Passage provided -
=== Section Start ===

The Book of Lairs
- Author: Jim Ward and Michael Breault
- Genre: Role-playing game
- Publisher: TSR
- Publication date: 1986
- Media type: Print (Perfect bound)

= The Book of Lairs =

Dungeons & Dragons supplement

The Book of Lairs is an accessory book for the Dungeons & Dragons fantasy role-playing game, first published by TSR in 1986. It contains an assortment of monster-themed mini-adventures. A second volume was published in 1987. TSR coded the accessories REF3 and REF4 respectively, as part of a series of similarly-coded accessories. Both volumes were received well by critics, with the second being seen more positively than the first.

==Publication history==
The Book of Lairs was first published for the Dungeons & Dragons game system by TSR in 1986 as a ninety-six page volume. Michael Breault and Jim Ward designed the original, which had a cover by Clyde Caldwell.

The Book of Lairs II was published by TSR in 1987, also as a ninety-six page volume. The authors included David Cook, Jennell Jaquays (Note: Credited as Paul Jaquays.), Anne Gray McCready, Bruce Nesmith, Jeff O'Hare, and Steve Perrin, and it featured a cover by Larry Elmore.

==Contents==
The Book of Lairs contains a series of one- and two-page adventures centered around various Advanced Dungeons & Dragons game monsters. There are more than sixty short scenarios, indexed by type of monster and terrain, designed to added to campaigns or other adventures.

The original The Book of Lairs presents detailed lairs of various monsters taken from the AD&D Monster Manual, Fiend Folio, Monster Manual II, and Oriental Adventures books. Each mini-scenario includes a brief encounter with the creatures, which is designed to be used as a short adventure or as part of a campaign, at the Dungeon Master's (DM's) discretion. Each also has an introduction detailing basic information about the type of terrain, appropriate total level for the party, and pertinent experience points rewards involved, plus rumors designed to get the location to the attention of the player characters. In addition to the monster lairs, there are a few Non-player character hideouts. The majority of the encounters are intended for parties of 3rd-7th level, although some are intended for any level, and a few are for as high as 12th level.

=== Section End ===

Entries provided -

=== Section Start ===

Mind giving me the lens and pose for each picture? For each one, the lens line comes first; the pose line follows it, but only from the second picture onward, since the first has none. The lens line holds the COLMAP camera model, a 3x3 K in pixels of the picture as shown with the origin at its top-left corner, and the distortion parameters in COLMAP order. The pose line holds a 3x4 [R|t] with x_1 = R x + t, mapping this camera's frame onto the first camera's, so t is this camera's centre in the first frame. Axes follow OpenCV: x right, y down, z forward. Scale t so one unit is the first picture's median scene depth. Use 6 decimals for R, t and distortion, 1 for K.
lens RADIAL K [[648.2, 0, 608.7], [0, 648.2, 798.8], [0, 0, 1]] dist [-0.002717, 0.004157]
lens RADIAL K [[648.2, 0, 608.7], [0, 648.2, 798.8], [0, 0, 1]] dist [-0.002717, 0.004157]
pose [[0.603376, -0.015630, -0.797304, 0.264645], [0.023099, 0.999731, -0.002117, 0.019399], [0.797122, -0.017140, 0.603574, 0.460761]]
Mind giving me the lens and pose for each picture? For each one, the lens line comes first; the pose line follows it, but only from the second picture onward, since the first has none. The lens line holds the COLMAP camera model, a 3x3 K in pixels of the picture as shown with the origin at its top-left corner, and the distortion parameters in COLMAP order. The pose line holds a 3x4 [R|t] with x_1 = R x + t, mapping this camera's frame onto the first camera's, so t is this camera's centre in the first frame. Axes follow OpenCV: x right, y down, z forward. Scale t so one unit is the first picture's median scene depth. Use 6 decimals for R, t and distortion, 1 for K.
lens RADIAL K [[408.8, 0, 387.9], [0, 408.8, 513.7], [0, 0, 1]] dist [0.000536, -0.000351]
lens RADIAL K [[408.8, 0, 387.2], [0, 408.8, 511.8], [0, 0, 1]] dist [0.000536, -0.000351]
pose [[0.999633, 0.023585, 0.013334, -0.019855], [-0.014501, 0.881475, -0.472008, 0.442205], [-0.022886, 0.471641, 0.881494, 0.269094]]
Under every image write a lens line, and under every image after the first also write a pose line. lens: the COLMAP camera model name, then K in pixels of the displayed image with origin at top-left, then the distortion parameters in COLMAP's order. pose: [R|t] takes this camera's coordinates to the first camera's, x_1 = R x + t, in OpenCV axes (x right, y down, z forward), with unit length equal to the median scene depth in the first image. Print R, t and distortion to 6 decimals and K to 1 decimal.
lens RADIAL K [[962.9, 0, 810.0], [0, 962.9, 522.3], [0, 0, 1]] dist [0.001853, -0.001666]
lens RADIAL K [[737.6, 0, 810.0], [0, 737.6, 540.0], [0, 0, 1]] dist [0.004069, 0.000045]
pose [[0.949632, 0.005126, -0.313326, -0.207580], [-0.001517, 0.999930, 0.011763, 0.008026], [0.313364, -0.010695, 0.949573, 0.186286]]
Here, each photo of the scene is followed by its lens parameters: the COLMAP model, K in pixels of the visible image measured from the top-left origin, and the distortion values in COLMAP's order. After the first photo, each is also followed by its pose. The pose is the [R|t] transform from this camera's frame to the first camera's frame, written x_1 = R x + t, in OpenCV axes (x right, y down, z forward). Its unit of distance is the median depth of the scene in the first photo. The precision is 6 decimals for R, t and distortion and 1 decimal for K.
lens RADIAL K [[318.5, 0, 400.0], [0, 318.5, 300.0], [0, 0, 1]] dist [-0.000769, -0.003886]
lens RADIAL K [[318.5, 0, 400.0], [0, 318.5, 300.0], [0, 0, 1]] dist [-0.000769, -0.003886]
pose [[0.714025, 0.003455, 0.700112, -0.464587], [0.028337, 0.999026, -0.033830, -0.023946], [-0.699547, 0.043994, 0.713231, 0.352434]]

=== Section End ===

Your objective - Pull out the passage of the Book of Lairs text starting with "Dungeons & Dragons supplement" and going on through "by Clyde Caldwell.", copied word for word.

Answer to this exercise -
Dungeons & Dragons supplement

The Book of Lairs is an accessory book for the Dungeons & Dragons fantasy role-playing game, first published by TSR in 1986. It contains an assortment of monster-themed mini-adventures. A second volume was published in 1987. TSR coded the accessories REF3 and REF4 respectively, as part of a series of similarly-coded accessories. Both volumes were received well by critics, with the second being seen more positively than the first.

==Publication history==
The Book of Lairs was first published for the Dungeons & Dragons game system by TSR in 1986 as a ninety-six page volume. Michael Breault and Jim Ward designed the original, which had a cover by Clyde Caldwell.